John Coltrane played with Monk for only a few months, and the only recordings available showed him still coming to terms with the music, until the discovery of a Voice of America recording in excellent sound made in November 1957: Thelonious Monk Quartet With John Coltrane At Carnegie Hall on Blue Note, with Shadow Wilson on drums and Ahmed Abdul-Malik on bass, was pure joy, the most exciting release of 2005.

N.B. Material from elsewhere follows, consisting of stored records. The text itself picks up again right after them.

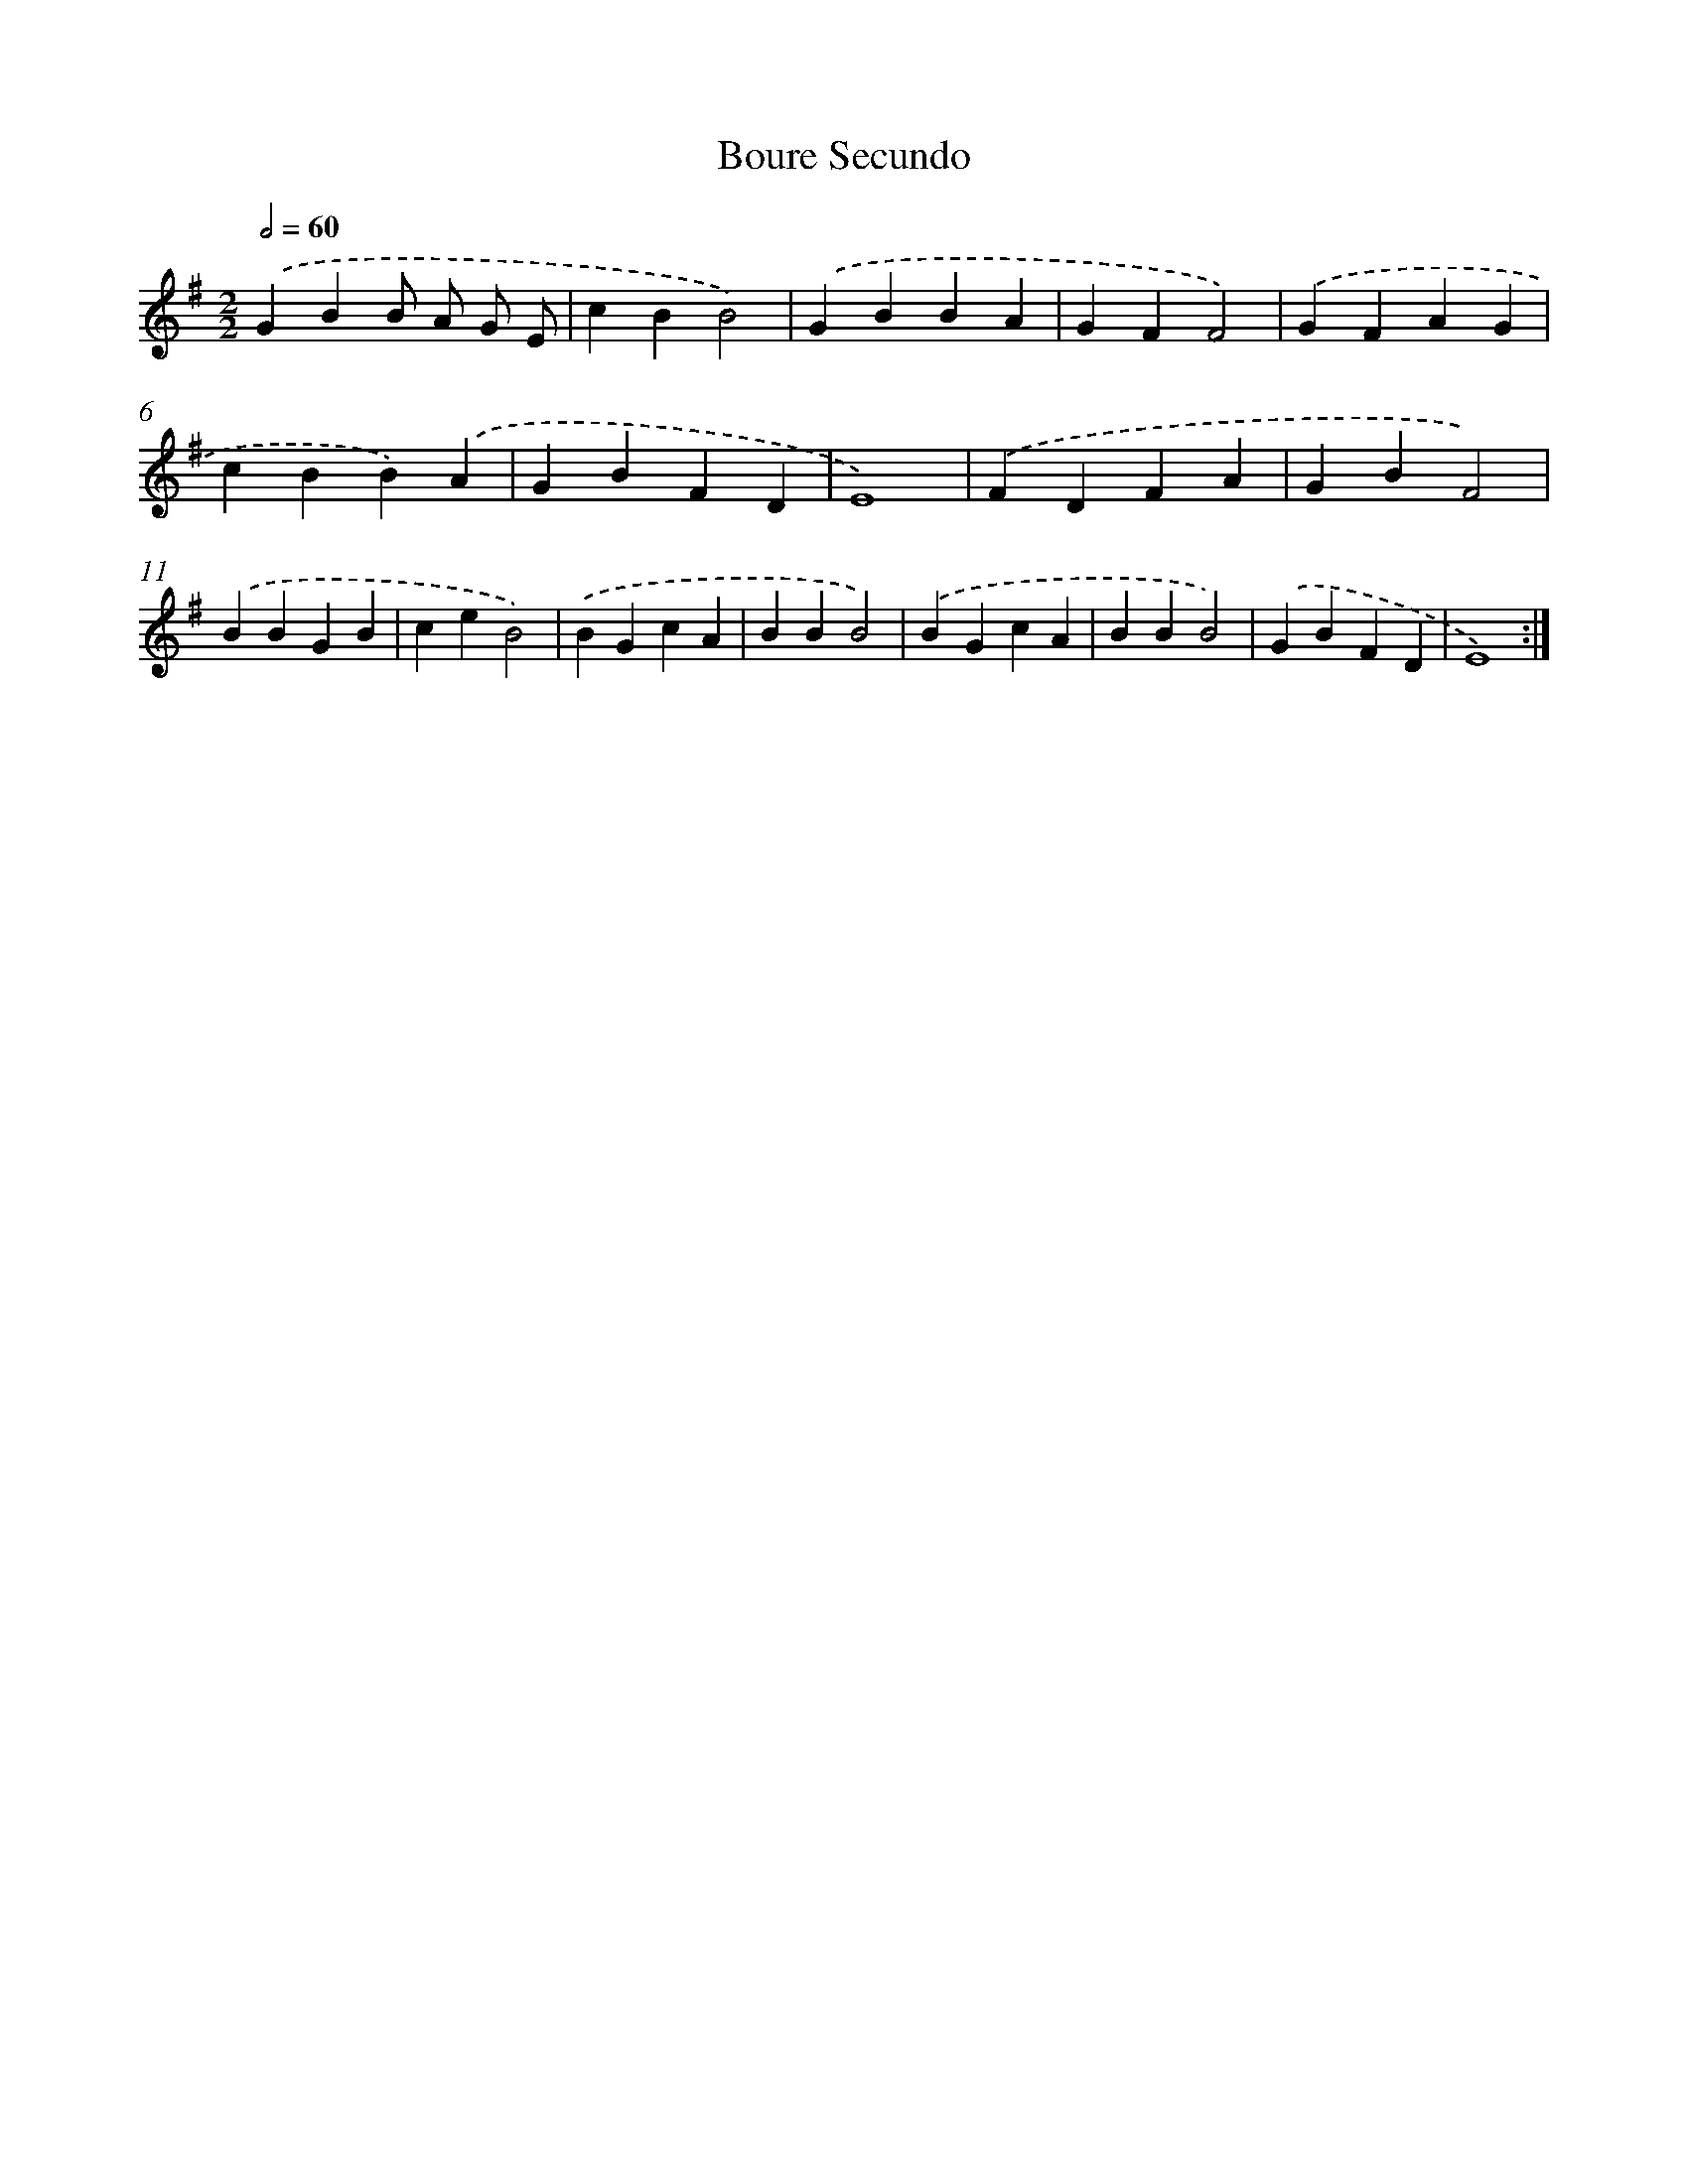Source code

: X: 7668
T: Boure Secundo
%%abc-version 2.0
%%abcx-abcm2ps-target-version 5.9.1 (29 Sep 2008)
%%abc-creator hum2abc beta
%%abcx-conversion-date 2018/11/01 14:36:39
%%humdrum-veritas 2759584871
%%humdrum-veritas-data 2064512699
%%continueall 1
%%barnumbers 0
L: 1/4
M: 2/2
Q: 1/2=60
K: G clef=treble
.('GBB/ A/ G/ E/ |
cBB2) |
.('GBBA |
GFF2) |
.('GFAG |
cBB).('A |
GBFD |
E4) |
.('FDFA |
GBF2) |
.('BBGB |
ceB2) |
.('BGcA |
BBB2) |
.('BGcA |
BBB2) |
.('GBFD |
E4) :|]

For more on the Jazz Loft, where Monk and Overton worked together, see Overton's entry. Duke University's Jazz Loft Project has a website here, where you can hear a CDS Radio podcast called Digging Up Thelonious Monk's Southern Roots. Brilliant Corners, by Chris Sheridan, was the first useful biography, including a discography; Robin D.G. Kelley's Thelonious Monk: The Life and Times of an American Original (2009) was immediately one of the all-time great jazz biographies.